Science, superstition, and cellular “machines”August 30, 2007 — Deacon Duncan
A blogger at the afdave blog thinks that Cells contain REAL Factories with REAL Machines, and wants to know why Darwinists don’t accept this assessment and follow it to its logical conclusion:
We now know that cells are literally factories–no, more like whole cities full of factories, with each factory containing thousands of automated machines for accomplishing the myriad tasks necessary to support life… But many Darwinists say “those are not true machines, those are not true factories. It’s just an analogy.” Why do they say this? What disqualifies them from “machine-hood” and “factory-hood”? They do all the same things as machines and factories, do they not? My mother once told me that “if it looks like a duck, walks like a duck and quacks like a duck, then it’s probably a duck.” Pretty good advice from a non-scientific lady. So why can’t the Darwinists get this simple logic? Do they wish to avoid the obvious problems with their naturalistic theory of origins if they were to admit the reality of these cellular machines and factories? I would love for a Darwinist to explain WHY they think these are not real machines. And, if they ARE real machines, why is it not the most reasonable inference to say that they may have originated by intelligence.
Before I answer Dave’s question, let’s review the distinction between science and superstition. Both science and superstition claim that there is a connection between some proposed cause and some observed phenomenon or effect. The difference is that science describes the connection between the two in enough specific detail that we can determine what other real-world consequences will result if the cause exists and operates the way the scientist says, as well as making it possible to tell what real-world consequences will result if the cause does not exist and operate the way the scientist says. Superstition, by contrast, merely attributes the effect to a purported cause in such a vague manner that it is impossible to say what real-world evidence we could look for to confirm whether or not the proposed cause exists and operates the way the superstitious person says. Thus, the scientific explanation is testable, and the superstitious attribution is not.
Back to Dave’s question. Why don’t “Darwinists” agree that the amazing mechanisms inside of cells are “machines”? The best answer is that this is because scientists like to use words that mean something specific, and in this context the term “machine” is being used not so much as a precise and measurable quantity, but rather as a “code word” that is important primarily for its arbitrary associations. Even Dave seems to admit that he has no precise, objective definition for what constitutes a “machine,” which is why he puts the onus on “Darwinists” to define his terms for him.

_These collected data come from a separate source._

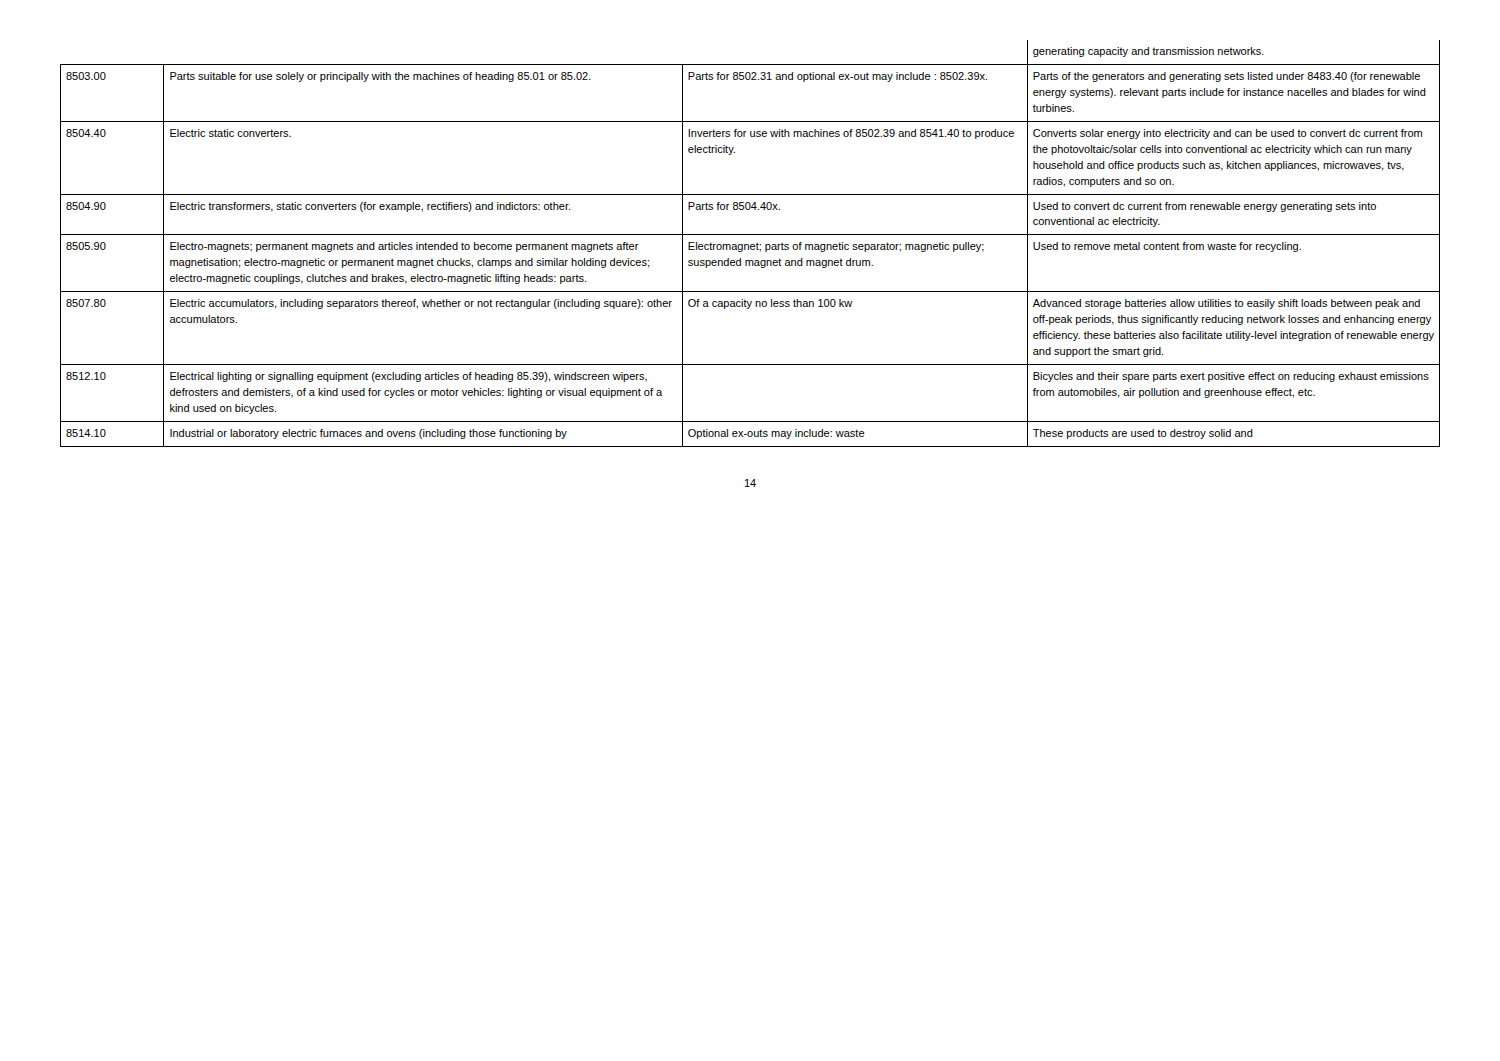| | | | generating capacity and transmission networks. |
| 8503.00 | Parts suitable for use solely or principally with the machines of heading 85.01 or 85.02. | Parts for 8502.31 and optional ex-out may include : 8502.39x. | Parts of the generators and generating sets listed under 8483.40 (for renewable energy systems). relevant parts include for instance nacelles and blades for wind turbines. |
| 8504.40 | Electric static converters. | Inverters for use with machines of 8502.39 and 8541.40 to produce electricity. | Converts solar energy into electricity and can be used to convert dc current from the photovoltaic/solar cells into conventional ac electricity which can run many household and office products such as, kitchen appliances, microwaves, tvs, radios, computers and so on. |
| 8504.90 | Electric transformers, static converters (for example, rectifiers) and indictors: other. | Parts for 8504.40x. | Used to convert dc current from renewable energy generating sets into conventional ac electricity. |
| 8505.90 | Electro-magnets; permanent magnets and articles intended to become permanent magnets after magnetisation; electro-magnetic or permanent magnet chucks, clamps and similar holding devices; electro-magnetic couplings, clutches and brakes, electro-magnetic lifting heads: parts. | Electromagnet; parts of magnetic separator; magnetic pulley; suspended magnet and magnet drum. | Used to remove metal content from waste for recycling. |
| 8507.80 | Electric accumulators, including separators thereof, whether or not rectangular (including square): other accumulators. | Of a capacity no less than 100 kw | Advanced storage batteries allow utilities to easily shift loads between peak and off-peak periods, thus significantly reducing network losses and enhancing energy efficiency. these batteries also facilitate utility-level integration of renewable energy and support the smart grid. |
| 8512.10 | Electrical lighting or signalling equipment (excluding articles of heading 85.39), windscreen wipers, defrosters and demisters, of a kind used for cycles or motor vehicles: lighting or visual equipment of a kind used on bicycles. | | Bicycles and their spare parts exert positive effect on reducing exhaust emissions from automobiles, air pollution and greenhouse effect, etc. |
| 8514.10 | Industrial or laboratory electric furnaces and ovens (including those functioning by | Optional ex-outs may include: waste | These products are used to destroy solid and |
14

Nor would it help him to define what “machine” means, because if he gives the term an objective, quantifiable definition (i.e. “a thing is a machine if it converts energy into work,”) then he gains the ability to prove that cell mechanisms are machines, but loses the implication that all true machines must necessarily be the product of intelligent design. On the other hand, if he begins with the definition that all machines are necessarily the products of intelligent design, then he’s simply assuming his conclusion (cell mechanisms were designed) in his premise (cell mechanisms are machines), which is a logical fallacy.
But the root of Dave’s problem goes deeper than just using ambiguous and semantically-loaded terminology. At it’s heart, Dave’s argument boils down to saying that it’s too hard to work out a scientific explanation for cellular mechanisms (i.e. an explanation where you can describe the cause-effect relationship in sufficient detail as to provide real-world evidence to look for), and therefore we should just opt for a superstitious conclusion that assigns the effect (cell mechanisms) to an arbitrary and unverifiable cause in a vague sort of way that can’t even describe what the connection is, let alone what supporting evidence we would find if the Designer did exist and did design cell mechanisms, versus the evidence we would find if He did not.
The measurable, verifiable, objective evidence is the key. Until intelligent design proponents can explain the mechanisms of design in sufficient detail that we can predict what real-world consequences would result from this process occurring in the real world, then it can never be more than a superstitious attribution of biological complexities to an arbitrary and unverifiable (i.e. magical) cause.